11th February 2011
“HALLO! I bet you never have a taxi driver like me! Hahahahaha!” screamed our driver as he hunched over the steering wheel and managed to make sedate driving seem erratic.
“Where you stay?” he asks.
“Geylang”, we reply.
“Ooooh…Why you stay there? It’s red light? You on honeymoon? Maybe he want to try other cuisines? Hahahahahaa! Yeah, he try other cuisines! Maybe if he go out to get something from the shop you must follows him incase he’s gone to try other cuisine! Hahahahaha! Maybe he try before he settles down! You watch him! Hahahaha! I bet you never have a taxi driver like me! You remember me, when you leave Singapore, you’ll remember me and think, oh, funny. Hahahahahaha!”.
And so, our wonderful if not slightly delirious driver continued in this vane for the duration of our 30min drive from the airport to our hotel. His Kim Jong Il from ‘Team America, World Police’ laughter was still ringing in my ears as we pulled up to our hotel having received an extra ‘guided tour’ of the red light district around our hotel. “Look, look” he says as he points to yet another scantily clad woman tottering with intent down an alleyway. I made some comment about it being a man, which clearly thrills him and he commends me, “oh yes, she good, she good!” as though I had passed some test.
The streets around our hotel were full of black vinyl and leopard print clad creatures prowling for business. Rows of windowed concrete cubicles, like lobster tanks in fancy seafood restaurants, displayed dish de jours dowsed in purple light. Hordes of oriental and western men clung to bottles of beer as they filled the red plastic seats of the street restaurants. There was a sense of watching. The men watching the produce, the produce watching their prey and bystanders gawping at the entire scene. Despite all this, I wasn’t worried about our hotel. It was one of a few in the area that didn’t charge hourly rates so I figured it might be ok. Plus, it was cheap for Singapore. It turned out to be perfectly nice and spotlessly clean. I wasn’t too keen on the plastic cover over the mattress that made the bed slippy but given the area and possible previous bed guests, I wasn’t about to complain.
Central Singapore is a peculiar place. There are rules for everything, and I mean everything; from the prohibition of chewing gum to proximity rules for smoking. And just in case you still attempted to think for yourself, there are video screens in the subway stations accompanied by painted areas on the concrete, to instruct you as to the proper way to wait for and then board a train. In the UK I am quite used to hearing the stuck record ‘it’s a nanny state’ rant from people but Singapore makes the UK look wild and lawless. The result is a city that is clean and efficient. However, this is at the sacrifice of any overt atmosphere or personality. Singapore is a pretty machine rather than the heaving, breathing beast that is Hong Kong or the vibrant termite mound that is London.

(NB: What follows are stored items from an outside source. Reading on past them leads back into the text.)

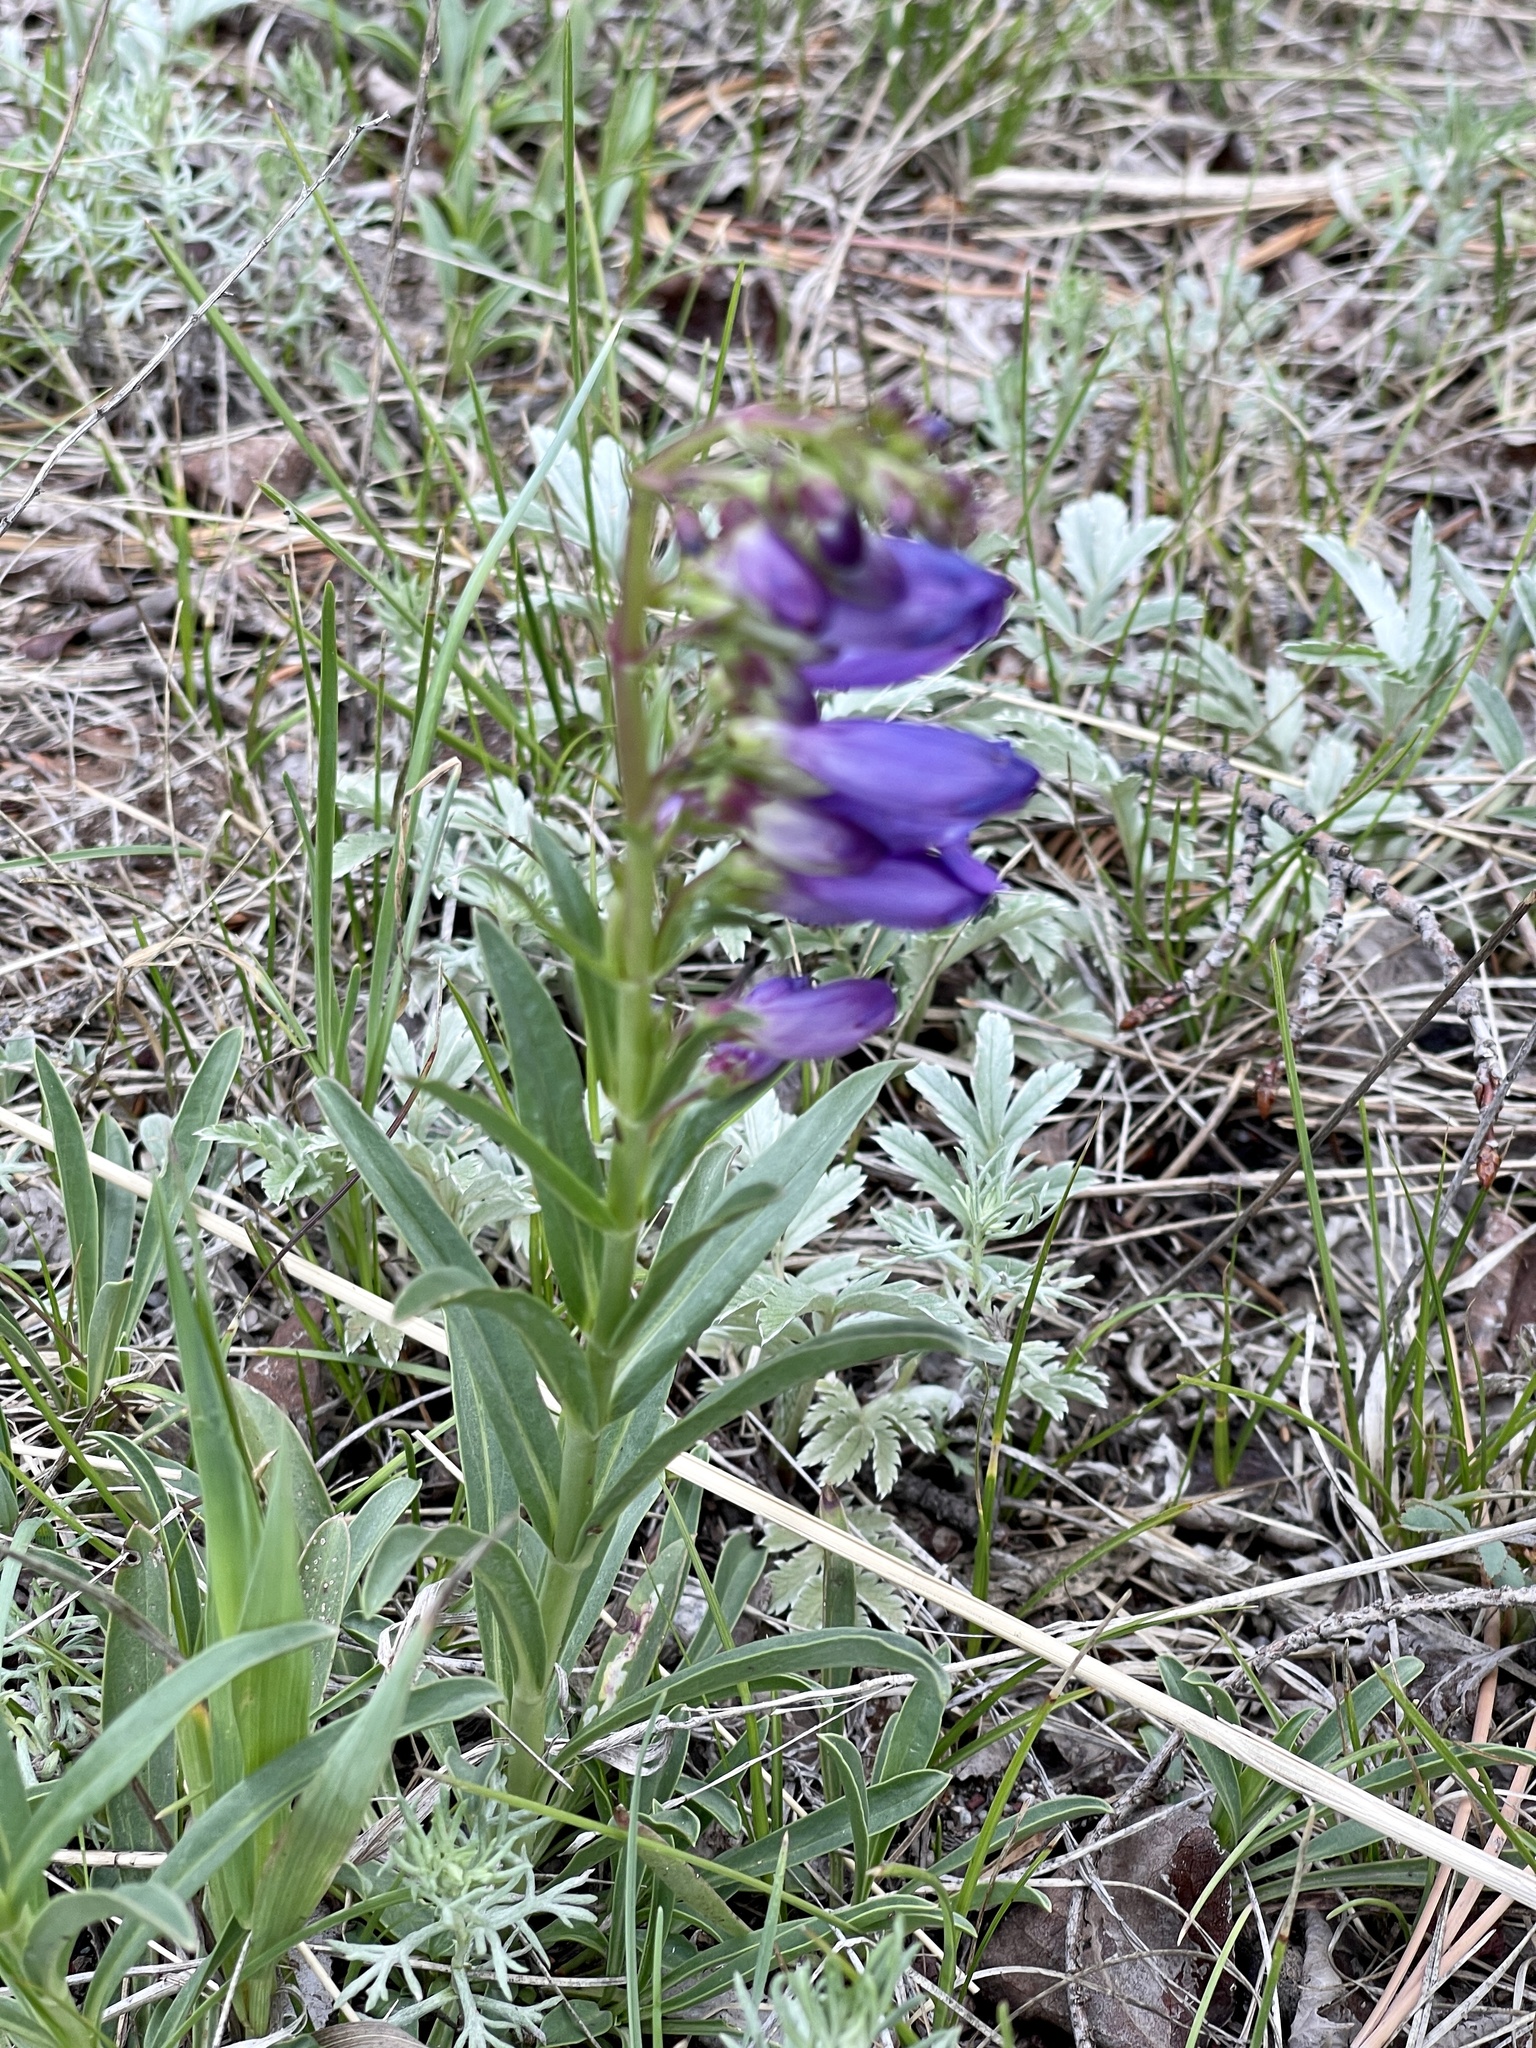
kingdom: Plantae
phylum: Tracheophyta
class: Magnoliopsida
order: Lamiales
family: Plantaginaceae
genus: Penstemon
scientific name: Penstemon strictus
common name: Rocky mountain penstemon
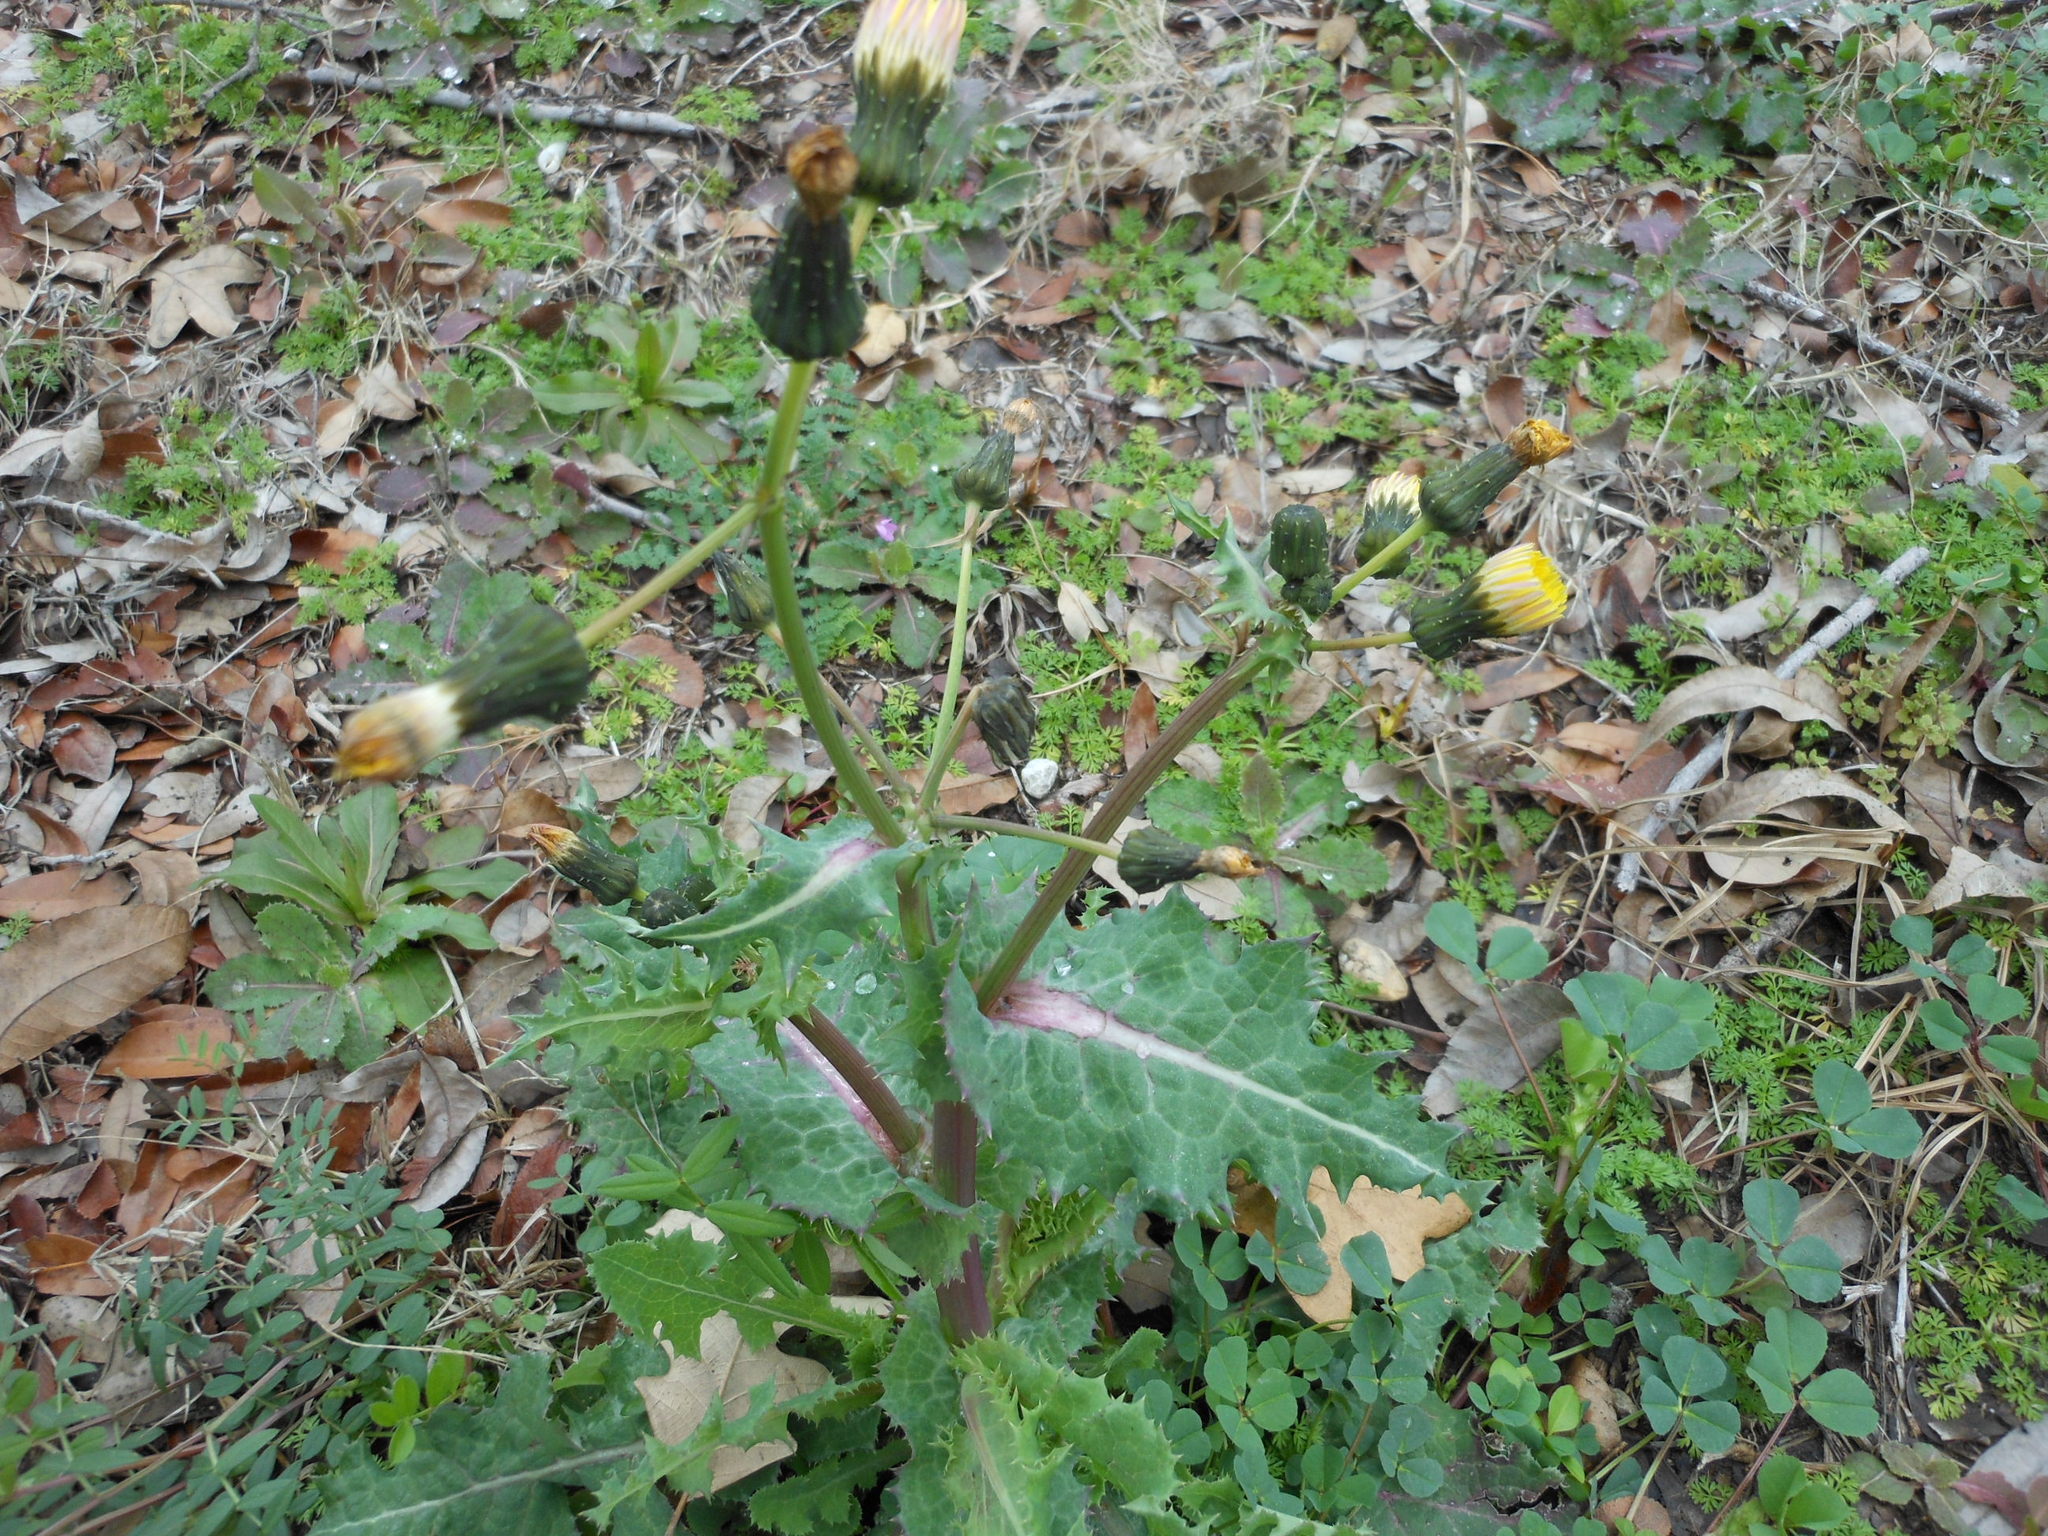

None-the-less we found our little slice of enigmatic enthusiasm in our friend, Owen. We were lucky enough that our arrival coincided with his Asia tour as the Gruffalo in the stage show. Together we toured the streets, wandered through China Town, devoured a vast supper in Little India, referenced and quoted entertainment media ad infinitum and hubbly bubblied.
On the third day at some ungodly hour we sleepily departed Singapore, glad to have seen it yet eager to move on…to ‘Nam!